I have to say I’m in violent agreement with The Voice of Reason, though I suspect heartily that the bride who reads her comment won’t hear the tone in which is was presumably written.
What’s crazy here is the amount of time and energy spent on a toast, and that the bride felt it appropriate to be worried about it. A toast is meant to be a few brief, heartfelt words to wish someone well. It is intended to be a spontaneous offering, not a carefully scripted and rehearsed scene in the drama of your wedding screenplay.
The bride’s attitude about the entire thing, as though its something owed to her and that all these other people were somehow being difficult about doing it to her satisfaction, is shocking.
The sheer number of people involved in this story is equally shocking and it underscores that an overwhelming number of people clearly see a wedding as an event, not a marriage. How sad.
Voice of Reason – I see how my story could be read this way, and I do want to clarify. I was very clear with my bridesmaids that nothing at all was “expected” of them. The idea of a group toast actually came from (surprise!) Carly.

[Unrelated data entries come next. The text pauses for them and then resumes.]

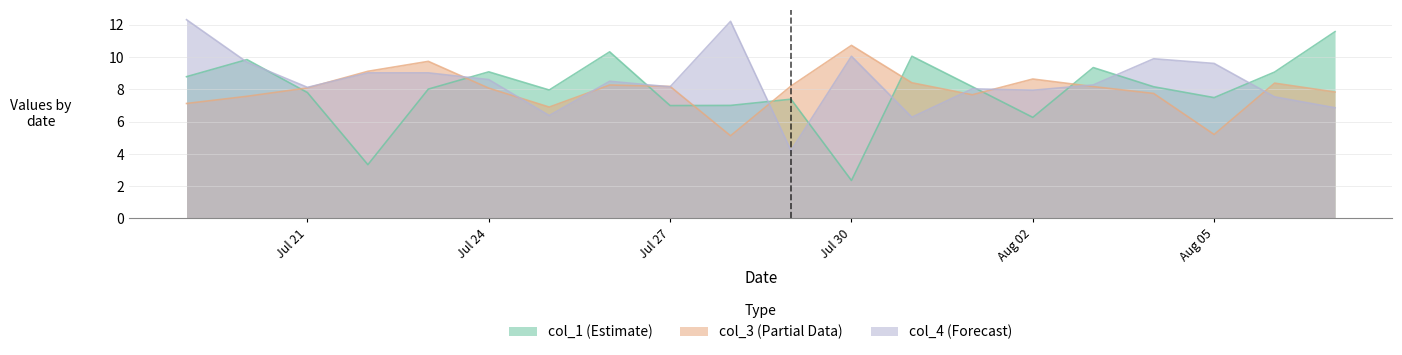

What is the spread (max minus min) of values at Aug 02?

2.4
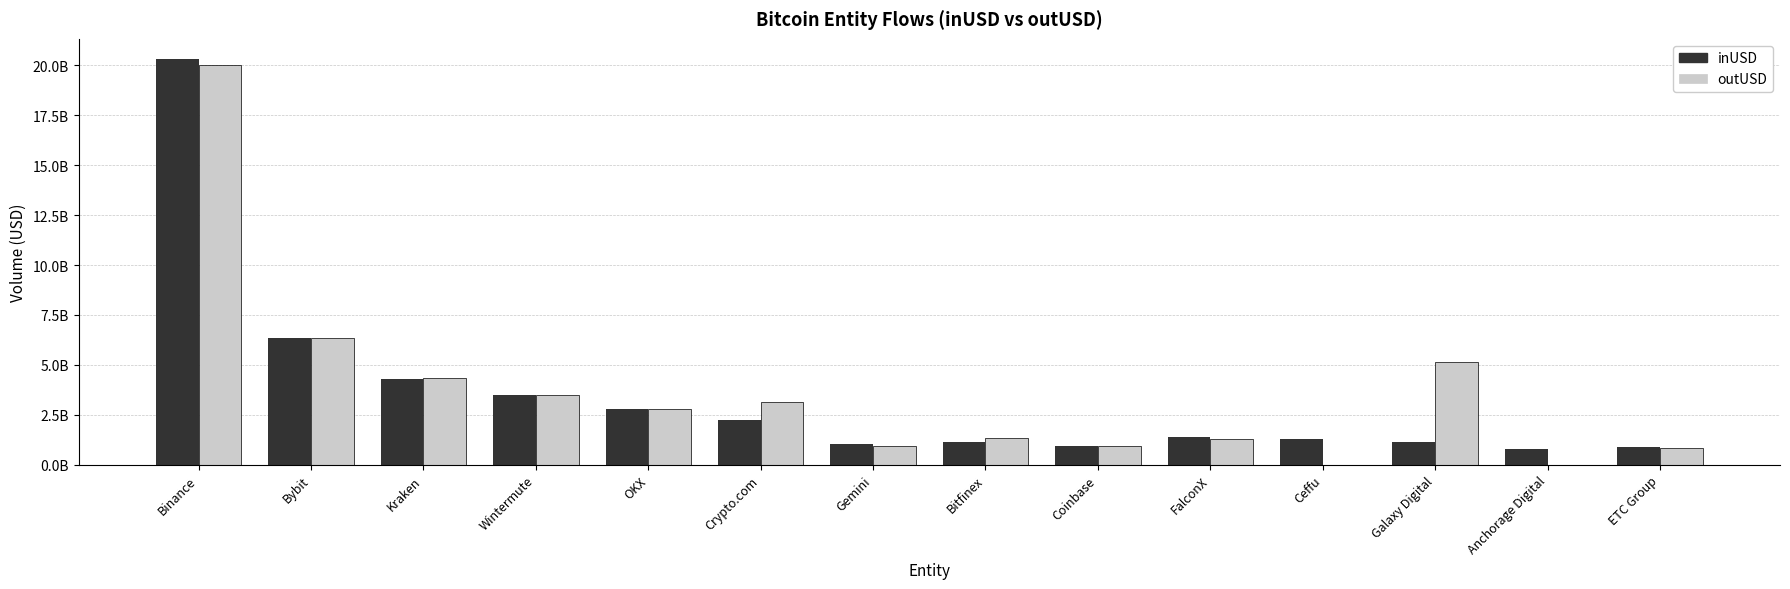

Does the chart contain stacked bars?

No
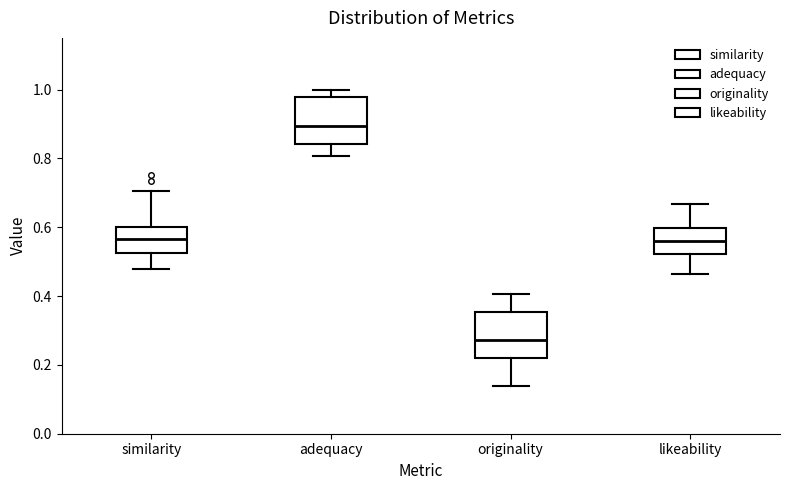

Which box's median line is the highest?

adequacy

The reason I raised the subject with Nina was that I knew, knowing my friends, that if I did not bring it up someone else would, and I wanted to make sure she was clear that this was an OPTIONAL exercise. I did not want one of my older, bossier bridesmaids telling her she “had” to do anything.
Leslie – nothing is more tiresome than an entitled bride, except perhaps eyewitnesses who assume that just because a woman is getting married she expects special treatment. My concern, as I believe I’ve made clear, was not over the toast, but rather the comfort level of everyone involved.
I’m sorry, but my 15 year old sister would not have cried over something so trivial.
As a girl with a much older sister not much older than 19, I bet I can come up with something right now that would generically work:
Dear X, I’ve always looked up to you. I know the years between us have meant that you were in college before I hit puberty. But for all the calls, for putting up with toddler me messing up your room, and for giving me a great example – thanks. I love you and I hope you and Y have a long and happy life together! You’re still setting a great example for me.
See, it wasn’t hard. She had nothing to cry over.